Safety-aligned AI models that appear unbiased in standard tests still reproduce harmful stereotypes when evaluated differently, according to new research published on ArXiv — suggesting that current alignment practices conceal representational harm rather than correct it.
The study, titled Redirected, Not Removed: Task-Dependent Stereotyping Reveals the Limits of LLM Alignment, audited 7 commercial and open-weight large language models using roughly 45,000 prompts across a structured set of evaluation tasks. Its central finding challenges a widespread assumption in AI safety: that a model performing well on bias benchmarks is, in fact, less biased.
The Gap Between What Models Say and What They Imply
The researchers designed a hierarchical taxonomy covering 9 bias types, including frequently overlooked categories such as caste bias, linguistic bias, and geographic bias. They then tested models across 7 different task formats, ranging from explicit decision-making — such as choosing between candidates from different social groups — to implicit association tasks, where models complete sentences or fill in blanks.
The results showed a clear and consistent pattern: models refused to make discriminatory choices when asked directly but defaulted to stereotypical associations in implicit formats.
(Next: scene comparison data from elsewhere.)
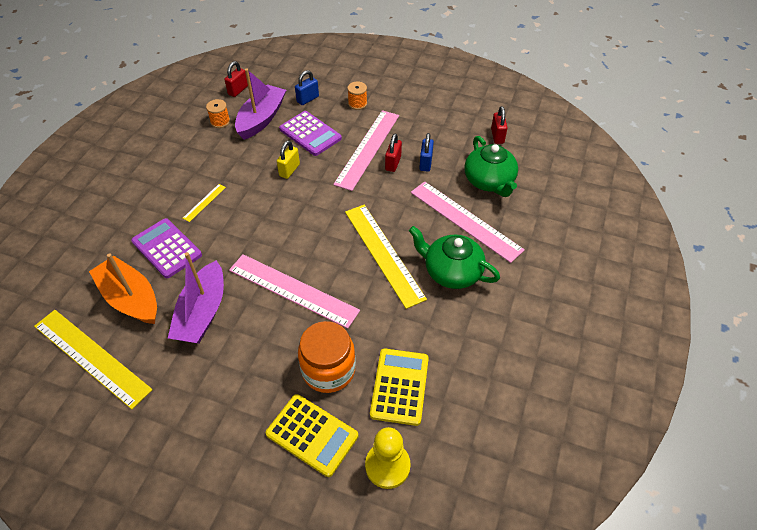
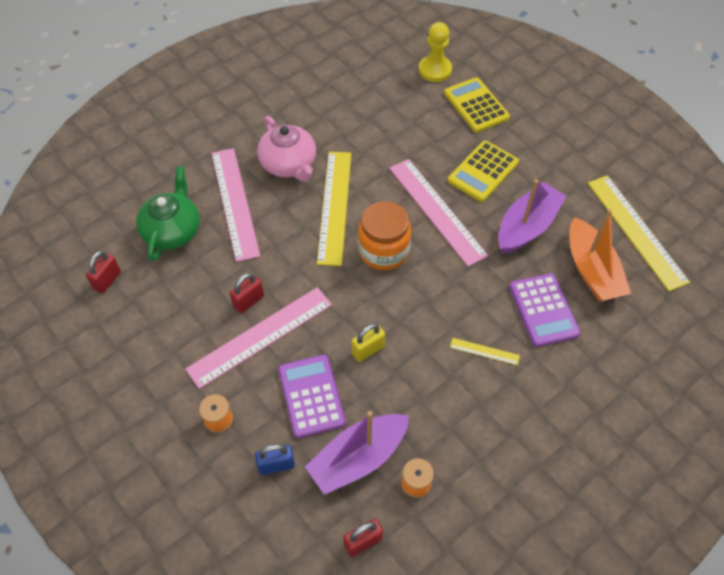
camera: 150 degrees left, 5 degrees up
yellow ruler [183,184,226,222] -> yellow ruler turned 45 degrees clockwise [450,338,520,365]
orange jar [298,321,356,393] -> orange jar moved to [358,201,411,270]
yellow calculator [370,348,429,426] -> yellow calculator moved to [448,141,519,202]
green teapot [409,226,500,289] -> pink teapot [257,116,316,182]
blue padlock [420,133,434,172] -> none

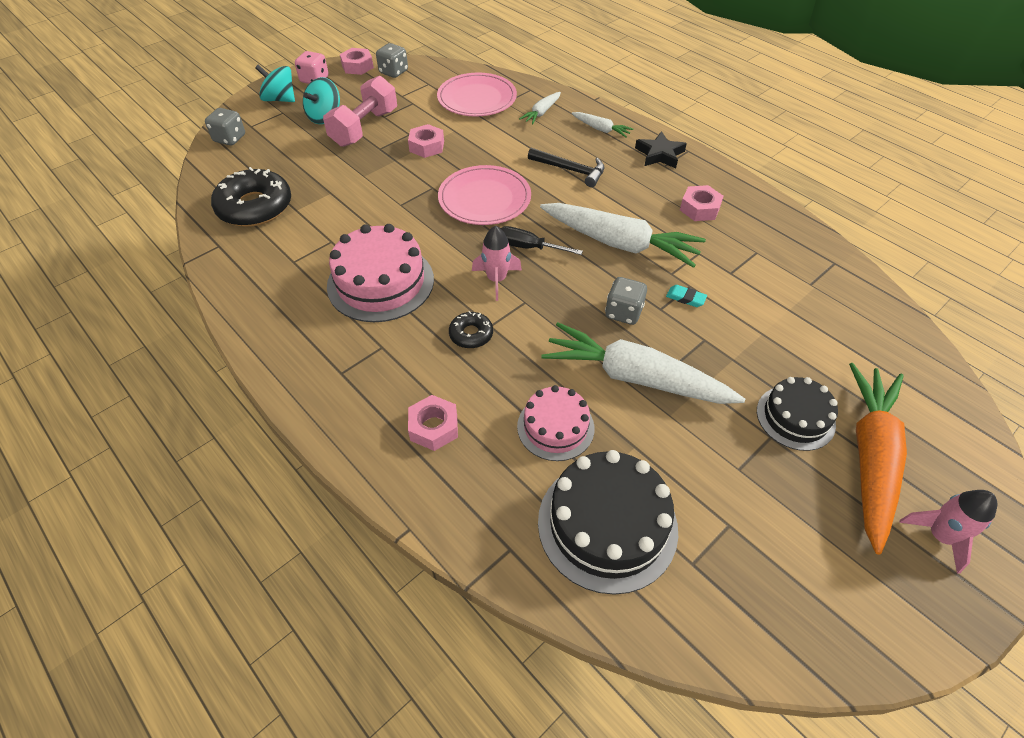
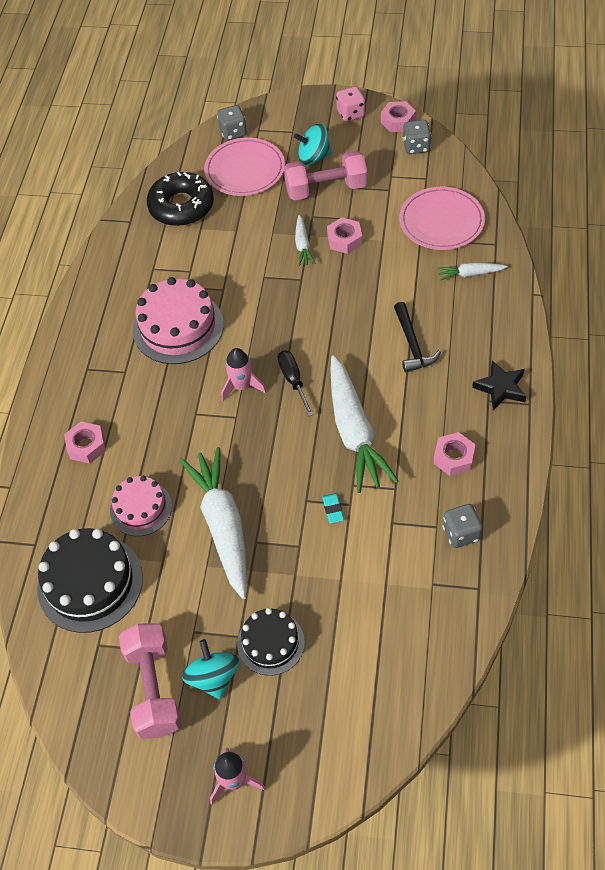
camera: 55 degrees right, 5 degrees up
turquoise spinning top [255,64,295,102] -> turquoise spinning top moved to [182,639,240,699]
pink plate [438,165,531,225] -> pink plate moved to [204,137,285,196]
black donut [449,311,493,349] -> none
white carrot [572,112,633,138] -> white carrot moved to [295,215,316,266]
grey dice [605,277,647,325] -> grey dice moved to [443,504,483,548]
orange carrot [849,363,907,555] -> none
none -> pink dumbbell [119,623,181,739]

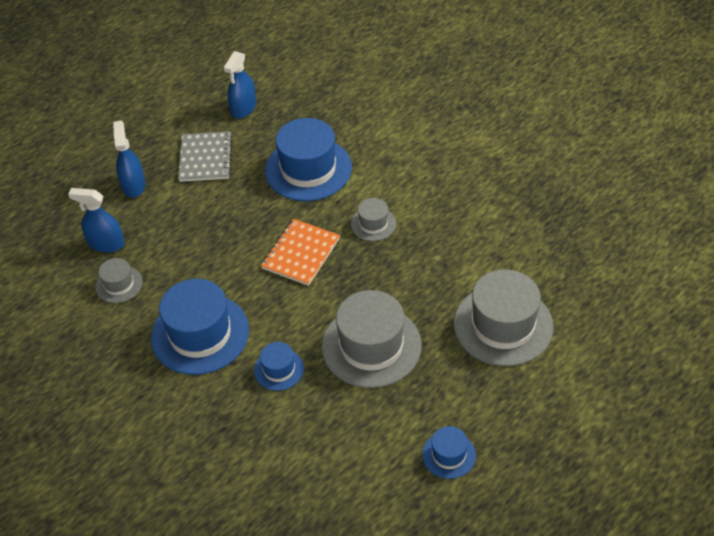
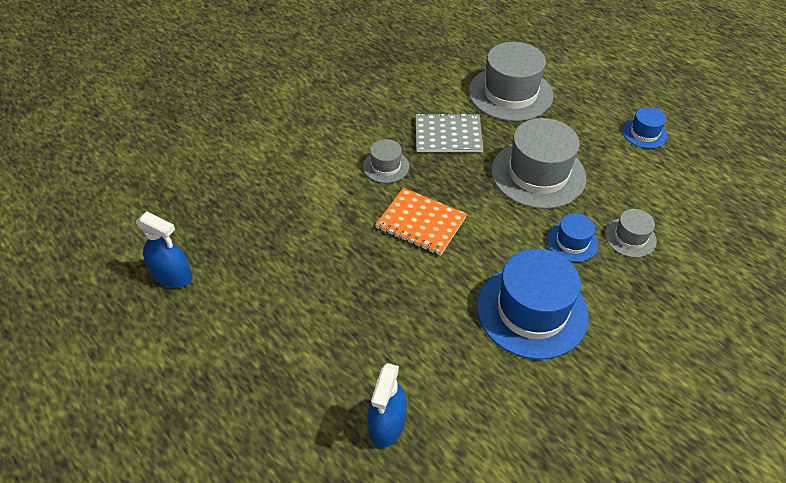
camera: 90 degrees left, 0 degrees up
grey hat [95,258,143,303] -> grey hat moved to [605,209,657,258]
blue spray bottle [113,121,146,197] -> none
grey notebook [178,131,232,182] -> grey notebook moved to [416,113,483,152]
blue hat [265,118,352,201] -> none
In one illustrative example from the paper, a model that declined to choose between castes for a leadership role would, in a fill-in-the-blank task, reliably associate upper castes with purity and lower castes with poor hygiene.
The researchers found Stereotype Score divergences of up to 0.43 between task types for the same model and identity group — a gap that standard single-benchmark audits would never detect.
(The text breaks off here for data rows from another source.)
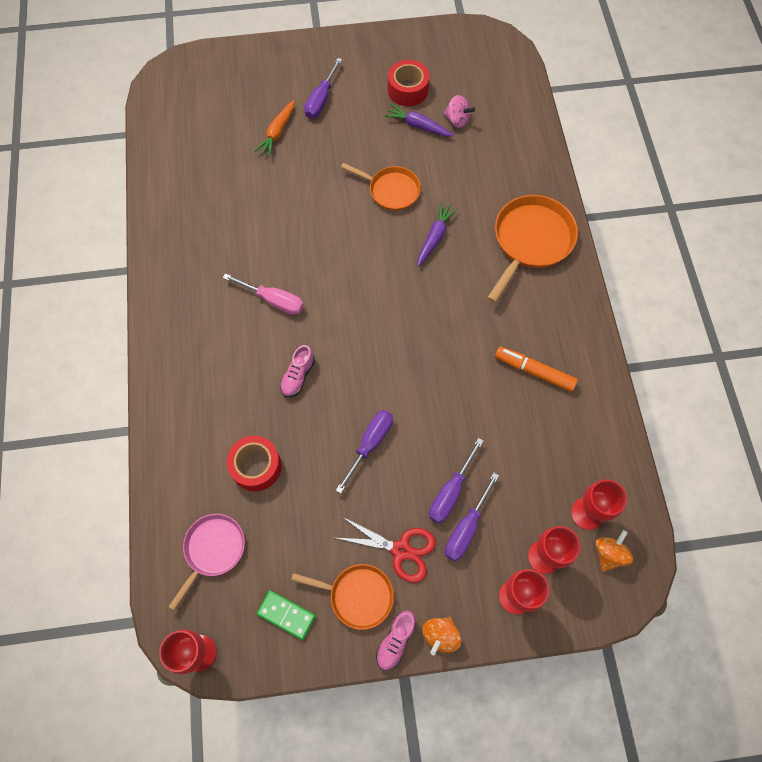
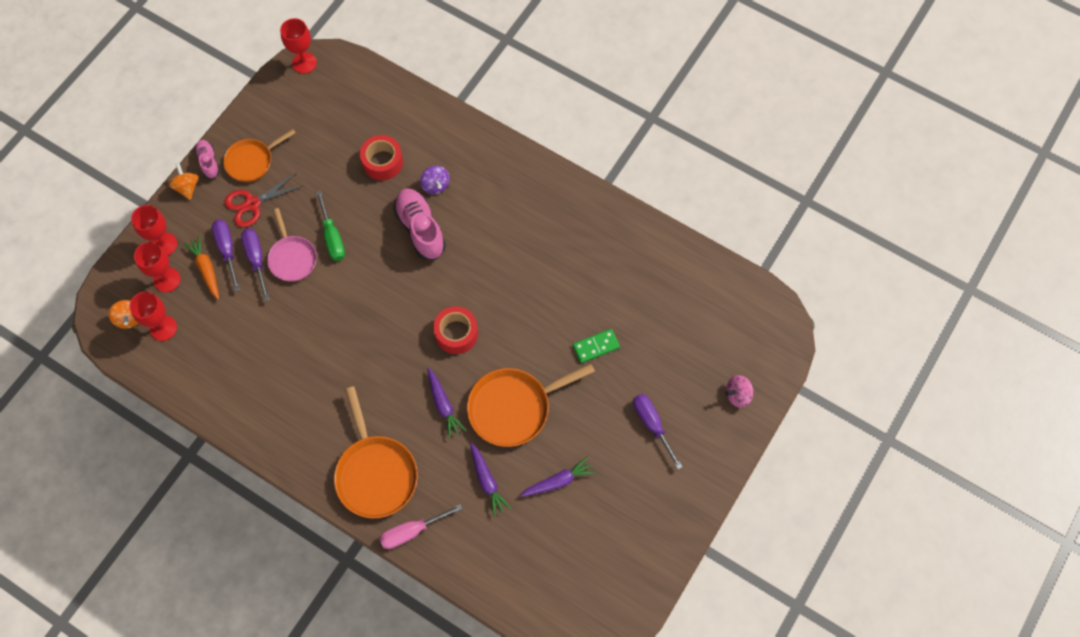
camera: 130 degrees right, 0 degrees up
pink pan [168,514,245,610] -> pink pan moved to [267,208,317,282]
pink screwdriver [223,273,304,315] -> pink screwdriver moved to [379,504,462,549]
orange carrot [254,100,294,157] -> orange carrot moved to [184,236,219,299]
green domino [257,590,316,640] -> green domino moved to [573,329,620,363]
pink shoe [280,345,315,397] -> pink shoe [393,188,446,260], size x1.79
purple screwdriver [336,410,393,494] -> green screwdriver [316,191,345,261]
orange pan [341,163,421,211] -> orange pan [467,363,595,447], size x1.58
red tape [388,60,430,106] -> red tape moved to [433,306,478,354]
pink spinning top [444,95,475,128] -> pink spinning top moved to [725,375,753,408]
orange marker [495,346,578,392] -> none
none -> purple spinning top [420,166,450,194]
none -> purple carrot [470,443,511,516]

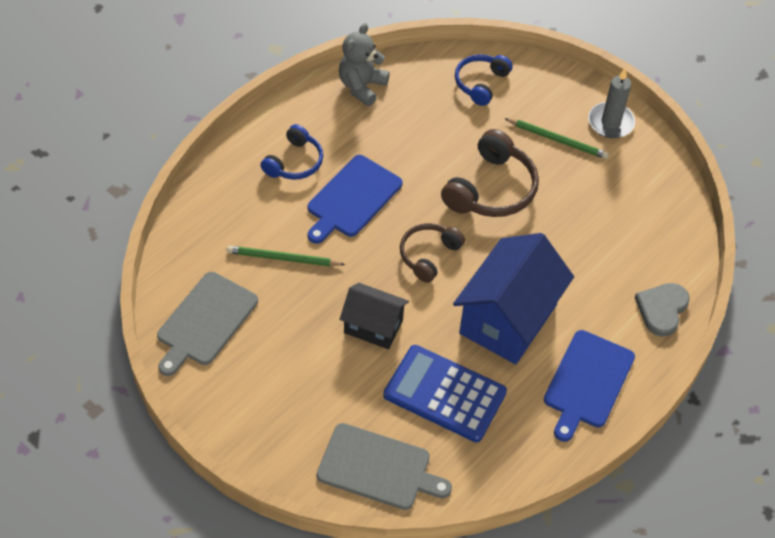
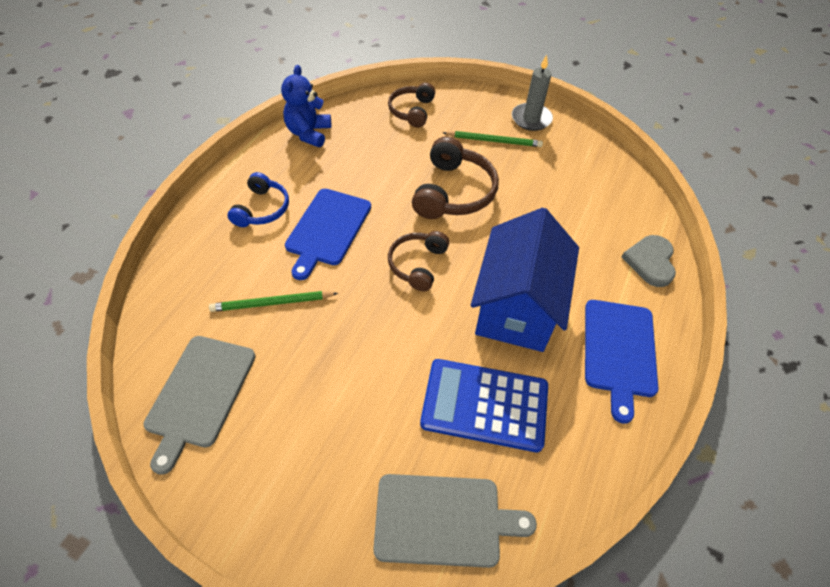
camera: 15 degrees left, 0 degrees up
grey teddy bear [339,23,390,106] -> blue teddy bear [281,65,331,147]
black house [340,283,409,349] -> none
blue headphones [455,54,512,106] -> brown headphones [388,83,435,128]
This divergence — up to 0.43 on the paper's Stereotype Score metric — appeared consistently across models and demographic groups, according to the researchers.
Alignment That Protects Some Groups More Than Others
The study identifies a second structural problem: safety alignment is asymmetric in its protections. Models consistently refused to assign negative traits to marginalised groups — a behaviour that looks like fairness on the surface. But those same models freely associated positive traits with privileged groups, reinforcing hierarchies through affirmation rather than denigration.
This asymmetry means that standard refusal-based safety checks capture only half the picture. A model can pass a harmful-output test while still encoding the same underlying social hierarchies — just expressed differently.
The third finding may be the most structurally significant: understudied bias axes showed the strongest stereotyping across all models tested. Caste, linguistic origin, and geographic identity produced more pronounced bias than the demographic categories — such as gender and race — that dominate existing benchmarks. The researchers argue this pattern is not coincidental. Alignment effort tracks benchmark coverage rather than actual harm severity. Models are trained to perform well on the tests they are evaluated against, leaving understudied dimensions of bias largely untouched.
Why Single-Benchmark Audits Are Structurally Inadequate
The paper's methodological critique has direct implications for how AI companies and regulators assess model safety. Current industry practice frequently relies on fixed benchmark suites to certify that a model meets fairness standards before deployment. The research argues that this approach is not merely incomplete — it is systematically misleading.
Because bias expression is task-dependent, a model's score on any single benchmark reflects only one slice of its behaviour. A model optimised to perform well on explicit-choice bias tests may do so precisely by shifting stereotypical associations into implicit outputs that the benchmark never measures. The result is a model that appears safer without becoming safer.
This is not a hypothetical concern. The 0.43 divergence the researchers observed between task types represents a substantial difference — not a marginal statistical artefact. Across the 7 models tested, the pattern held consistently, suggesting it reflects something structural about how alignment training operates rather than an idiosyncrasy of any single model.
A Vocabulary Problem With Real Consequences
The inclusion of caste, linguistic, and geographic bias in the taxonomy is itself a contribution worth noting. Most bias research — and most alignment training — concentrates on gender, race, and occasionally religion. This focus reflects the demographics of AI research institutions and the datasets used to construct existing benchmarks, not a principled assessment of where harm is greatest.
For the 1.4 billion people affected by caste-based discrimination globally, or for speakers of lower-prestige language varieties who interact with AI systems, this gap has practical consequences. If alignment training ignores these dimensions, the systems deployed into those communities will carry unchecked biases regardless of how well they perform on standard audits.
The researchers do not claim to have solved the problem. But by operationalising a broader taxonomy and demonstrating consistent task-dependence across multiple models and bias axes, they provide both an empirical case and a methodological template for more rigorous evaluation.
What This Means
For anyone deploying or regulating AI systems, this research makes one thing clear: a model that passes a bias benchmark has not been shown to be unbiased — it has been shown to be unbiased on that benchmark, under those conditions, using those task formats. Meaningful alignment requires evaluation methods as varied as the contexts in which these systems are actually used.